▶ [SOURCE PASSAGE]:
|---|

Tuesday 21 November 2017

Learning from Padmavati film row and Miss World win



Learning for educators and parents from Padmavati film row and Miss World win. 


Media has been going berserk on the Padmavati film row, with arguments and shouting matches by those who support the film and those who don’t! And in this frenzy came the news about our girl from Haryana winning the Miss World crown and bringing it back to India after 17 years by replying, ‘mother’, to the end of the pageant question- ‘Which profession should be the highest paid and why?’ And her reply again has those that think it was an apt reply and those that don’t.

Both the news are splashed everywhere, so much so that it is difficult to ignore them and kids, especially youngsters are definitely influenced by both the news. This is where we as educators need to step in and help them analyze, deliberate and decide otherwise they will end up taking sides without learning the most essential skills of logical thinking so required in understanding conflict.  If we really want to change our education system then its time to start discussing contemporary issues with students. Discussing not arguing or judging!

Our children and youth have a question regarding the Padmavati film row- ‘Who is right?’ Many educators and mothers applauded the reply given by Ms. Chillar to clinch the crown, and our students have a question, ‘She did not answer the question, so will we also be applauded if we don’t answer questions in the right context?’
 
 
The Padmavati film row is the right opportunity to teach our children and youth the following-

1.    There is never a complete right and wrong in such conflicts, the important part is resolving the conflict to the benefit of both parties and without any harm to a third party. 

Discussions are raging about proving each side wrong or each side right but we must realize that in this situation like many such conflicts there is no innocent party or the right and wrong party as both parties have broken rules and have erred. The choice now is either to continue to argue that this party is less guilty or more violent than the other or to ensure that both parties are brought face to face to resolve the conflict. Youth need our help to understand how media also has two sides, the ‘reporting’ and the ‘rehashing’, it is the rehashing that we need to be careful about and train our children to understand that it happens for TRP and once they understand the difference they will be able to make logical choices instead of depending on the ‘brain washing’ of the rehashing! 

2.    Creative liberty or liberty of speech is our right but we also have to respect the right of beliefs and sentiments.

|---|

▶ [DATA]:
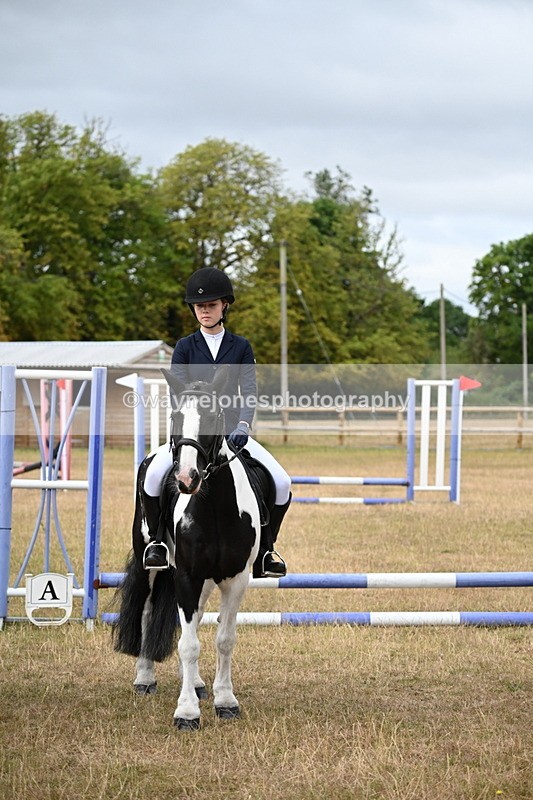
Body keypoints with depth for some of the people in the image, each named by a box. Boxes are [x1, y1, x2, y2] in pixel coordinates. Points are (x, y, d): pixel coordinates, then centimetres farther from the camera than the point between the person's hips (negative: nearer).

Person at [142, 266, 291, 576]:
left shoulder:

|---|

▶ [USING THE INFORMATION]:
(a) From the article on the Padmavati film row, print the passage between "1.    There is" and "a third party.", inclusive.
(b) Render this sentence from the article on the Padmavati film row into Spanish: "Creative liberty or liberty of speech is our right but we also have to respect the right of beliefs and sentiments."

▶ [SOLUTIONS IN ORDER]:
(a)
1.    There is never a complete right and wrong in such conflicts, the important part is resolving the conflict to the benefit of both parties and without any harm to a third party.

(b) La libertad creativa o la libertad de expresión es nuestro derecho, pero también tenemos que respetar el derecho a las creencias y los sentimientos.